2017 article

Parallel Processing over Spatial-Temporal Datasets from Geo, Bio, Climate and Social Science Communities: A Research Roadmap

2017 IEEE 6TH INTERNATIONAL CONGRESS ON BIG DATA (BIGDATA CONGRESS 2017), pp. 232–250.

By: S. Prasad*, D. Aghajarian*, M. McDermott*, D. Shah*, M. Mokbel*, S. Puri*, S. Rey*, S. Shekhar* ...
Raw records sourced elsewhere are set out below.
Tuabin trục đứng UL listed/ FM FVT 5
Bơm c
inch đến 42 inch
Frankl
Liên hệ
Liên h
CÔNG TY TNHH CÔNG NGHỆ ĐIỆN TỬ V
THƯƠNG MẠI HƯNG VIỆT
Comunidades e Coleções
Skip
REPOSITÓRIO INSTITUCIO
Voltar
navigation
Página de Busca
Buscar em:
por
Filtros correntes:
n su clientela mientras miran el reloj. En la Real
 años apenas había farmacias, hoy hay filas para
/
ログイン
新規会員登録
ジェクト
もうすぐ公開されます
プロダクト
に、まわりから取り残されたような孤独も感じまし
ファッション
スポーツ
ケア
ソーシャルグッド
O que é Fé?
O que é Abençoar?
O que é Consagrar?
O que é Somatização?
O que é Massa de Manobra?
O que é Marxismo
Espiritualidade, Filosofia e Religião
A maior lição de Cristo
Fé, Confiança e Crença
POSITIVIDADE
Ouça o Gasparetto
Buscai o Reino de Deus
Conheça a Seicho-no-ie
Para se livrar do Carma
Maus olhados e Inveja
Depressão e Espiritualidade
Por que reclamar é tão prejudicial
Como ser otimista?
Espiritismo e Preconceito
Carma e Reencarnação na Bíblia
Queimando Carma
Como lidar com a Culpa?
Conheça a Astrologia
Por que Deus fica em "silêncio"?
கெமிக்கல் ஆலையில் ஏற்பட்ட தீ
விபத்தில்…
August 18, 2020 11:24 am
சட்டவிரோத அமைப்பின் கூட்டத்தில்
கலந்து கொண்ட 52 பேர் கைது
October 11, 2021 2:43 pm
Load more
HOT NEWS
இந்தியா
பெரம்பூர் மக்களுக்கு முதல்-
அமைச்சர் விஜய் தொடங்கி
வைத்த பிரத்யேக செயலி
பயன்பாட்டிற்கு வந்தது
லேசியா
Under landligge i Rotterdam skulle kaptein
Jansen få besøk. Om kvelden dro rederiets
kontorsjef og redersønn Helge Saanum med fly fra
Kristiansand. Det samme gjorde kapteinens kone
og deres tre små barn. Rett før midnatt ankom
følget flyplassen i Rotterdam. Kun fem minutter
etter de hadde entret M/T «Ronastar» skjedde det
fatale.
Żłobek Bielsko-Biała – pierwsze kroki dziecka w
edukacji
co-author countries: United States of America 🇺🇸
author keywords: High performance computing; Spatial data mining; Remote sensing data; Medical images; Spatial econometrics; Map-reduce systems; CyberGIS; Parallel algorithms and data structures
Source: Web Of Science
Added: August 6, 2018

This vision paper reviews the current state-ofart and lays out emerging research challenges in parallel processing of spatial-temporal large datasets relevant to a variety of scientific communities. The spatio-temporal data, whether captured through remote sensors (global earth observations), ground and ocean sensors (e.g., soil moisture sensors, buoys), social media and hand-held, traffic-related sensors and cameras, medical imaging (e.g., MRI), or large scale simulations (e.g., climate) have always been “big.” A common thread among all these big collections of datasets is that they are spatial and temporal. Processing and analyzing these datasets requires high-performance computing (HPC) infrastructures. Various agencies, scientific communities and increasingly the society at large rely on spatial data management, analysis, and spatial data mining to gain insights and produce actionable plans. Therefore, an ecosystem of integrated and reliable software infrastructure is required for spatialtemporal big data management and analysis that will serve as crucial tools for solving a wide set of research problems from different scientific and engineering areas and to empower users with next-generation tools. This vision requires a multidisciplinary effort to significantly advance domain research and have a broad impact on the society. The areas of research discussed in this paper include (i) spatial data mining, (ii) data analytics over remote sensing data, (iii) processing medical images, (iv) spatial econometrics analyses, (v) Map-Reducebased systems for spatial computation and visualization, (vi) CyberGIS systems, and (vii) foundational parallel algorithms and data structures for polygonal datasets, and why HPC infrastructures, including harnessing graphics accelerators, are needed for time-critical applications.